Shekaramiz Mohammad, Moon Todd K, Gunther Jacob H
ECE Department and Information Dynamics Laboratory, Utah State University.
Conf Rec Asilomar Conf Signals Syst Comput. 2015 Nov;2015:508-512. doi: 10.1109/ACSSC.2015.7421180. Epub 2016 Feb 29.

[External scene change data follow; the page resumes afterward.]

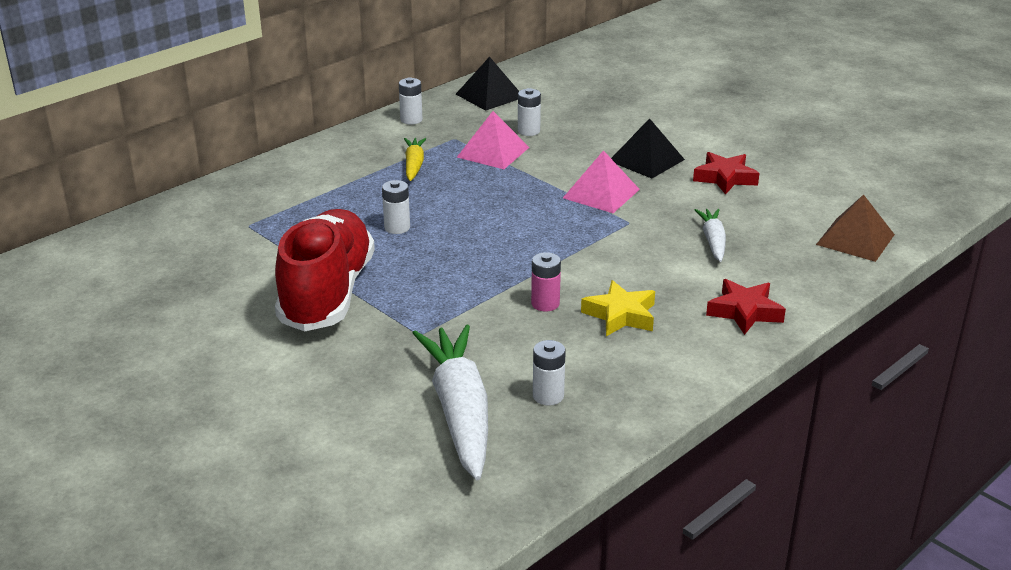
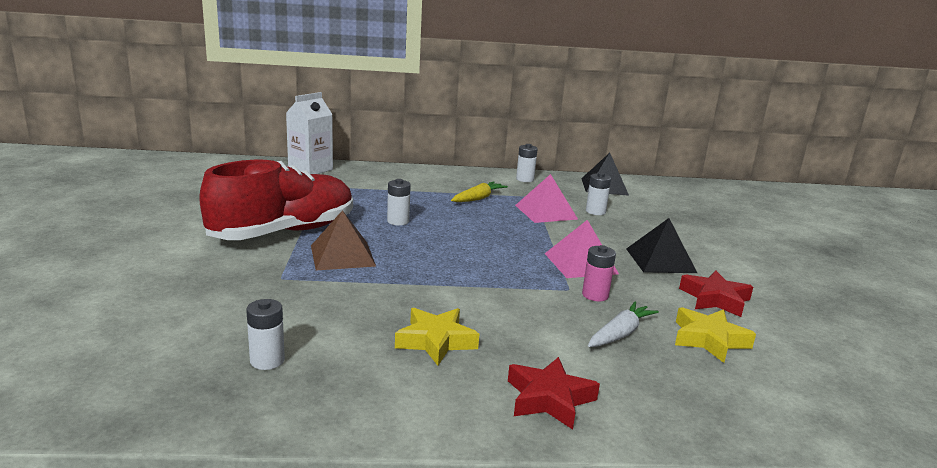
camera: 40 degrees right, 10 degrees down
(188, 210) = (310, 169): none -> white carton
(459, 412) = (195, 333): white carrot -> none
(545, 304) = (397, 304): pink battery -> pink battery (595, 295)
(764, 215) = (709, 340): none -> yellow star
(855, 239) = (784, 405): brown pyramid -> brown pyramid (342, 255)

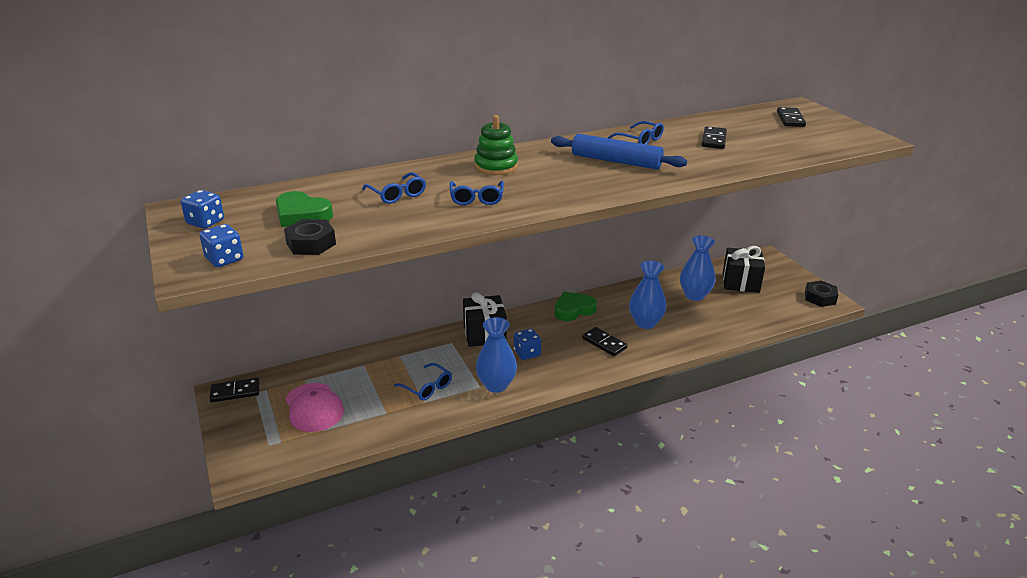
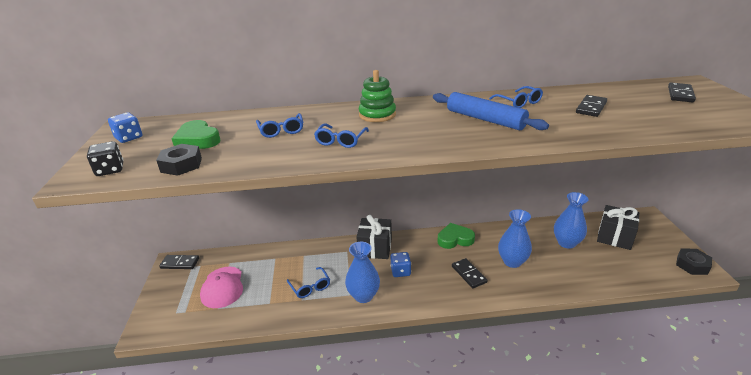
camera: 20 degrees right, 0 degrees up
(224, 259) = (110, 170): blue dice -> black dice

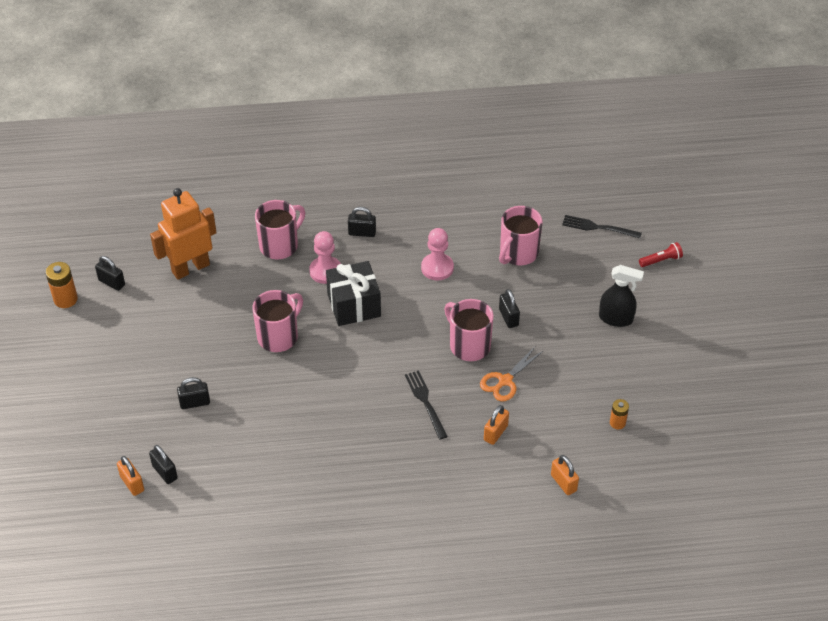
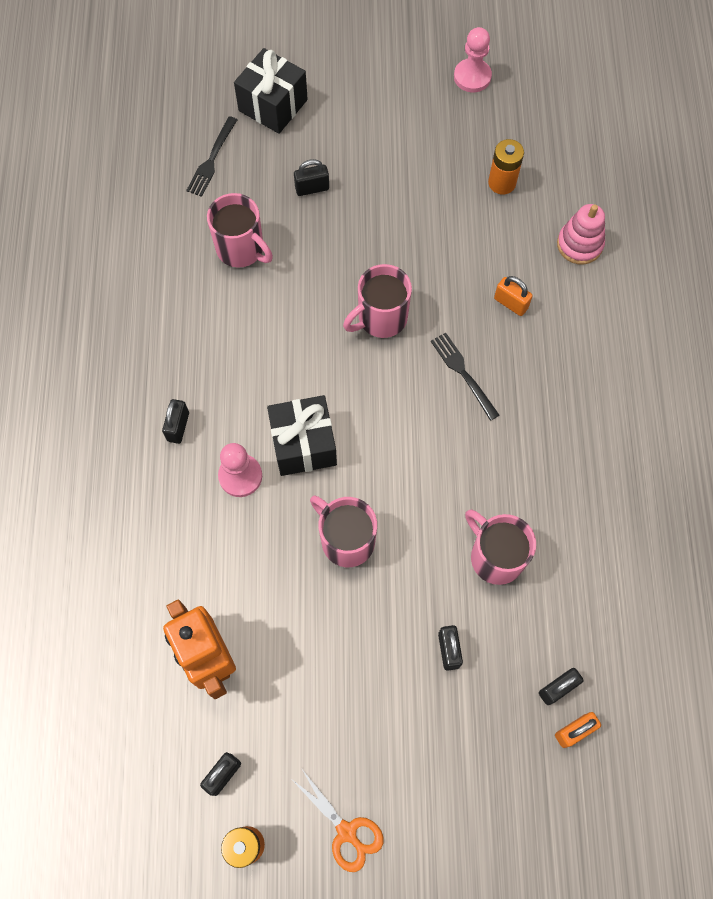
camera: 85 degrees left, 20 degrees up
(280, 245) = (185, 534): pink mug -> pink mug (495, 556)
(425, 402) = (463, 373): black fork -> black fork turned 75 degrees clockwise
(437, 268) = (253, 341): pink pawn -> pink pawn (472, 77)
(505, 381) = (437, 285): orange scissors -> orange scissors (346, 832)
(508, 317) = (342, 271): black padlock -> black padlock (312, 188)
(563, 483) = (579, 244): orange padlock -> pink stacking toy
(616, 318) = (355, 162): black spray bottle -> none
(617, 423) = (502, 183): orange battery -> orange battery, size x1.57
(661, 260) = (273, 105): red flashlight -> black gift

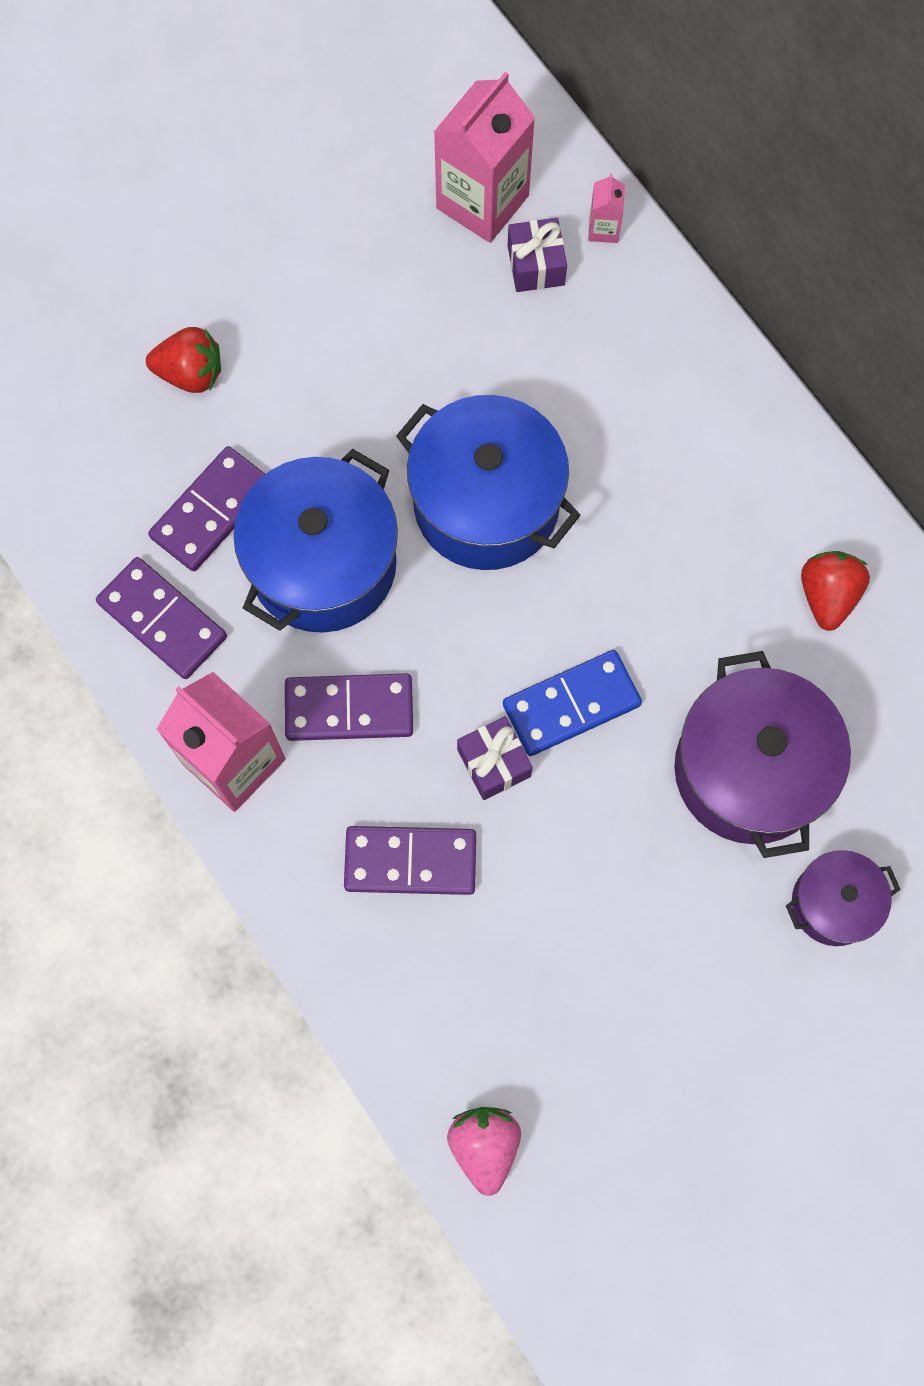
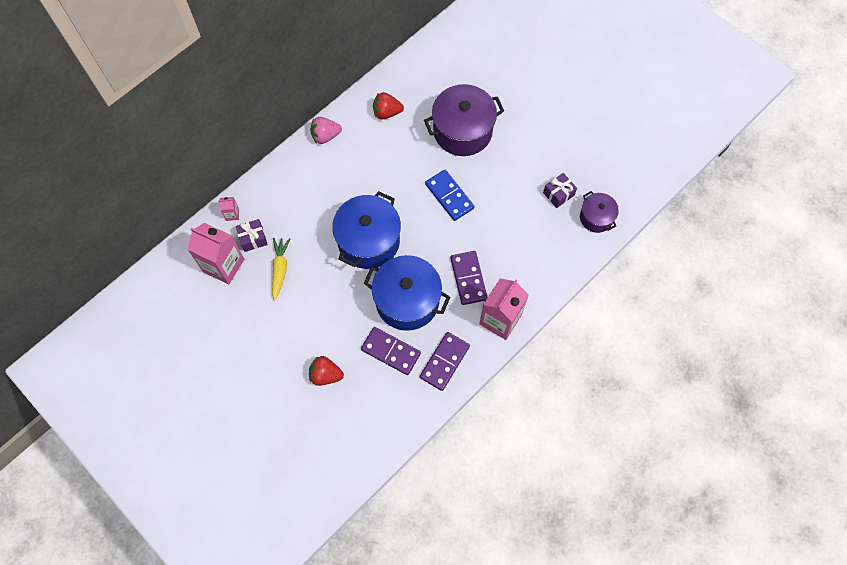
camera: 100 degrees left, 5 degrees down
(191, 373) = (325, 375): red strawberry -> red strawberry turned 75 degrees counterclockwise
(410, 861) = (525, 244): purple domino -> none
(451, 311) = (280, 269): none -> yellow carrot
(484, 1146) = (625, 201): pink strawberry -> pink strawberry (325, 136)
(494, 763) = (479, 220): purple gift -> purple gift (558, 194)
(833, 903) = (507, 98): purple pot -> purple pot (596, 217)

Finding the solution of single measurement vector (SMV) problem with an unknown block-sparsity structure is considered. Here, we propose a sparse Bayesian learning (SBL) algorithm simplified via the approximate message passing (AMP) framework. In order to encourage the block-sparsity structure, we incorporate a parameter called Sigma-Delta as a measure of clumpiness in the supports of the solution. Using the AMP framework reduces the computational load of the proposed SBL algorithm and as a result makes it faster. Furthermore, in terms of the mean-squared error between the true and the reconstructed solution, the algorithm demonstrates an encouraging improvement compared to the other algorithms.
考虑求解具有未知块稀疏结构的单测量向量(SMV)问题。在此,我们提出一种通过近似消息传递(AMP)框架简化的稀疏贝叶斯学习(SBL)算法。为了促进块稀疏结构,我们引入一个名为Sigma-Delta的参数,作为解的支撑中聚集程度的度量。使用AMP框架降低了所提出的SBL算法的计算量,从而使其速度更快。此外,就真实解与重构解之间的均方误差而言,该算法与其他算法相比有显著改进。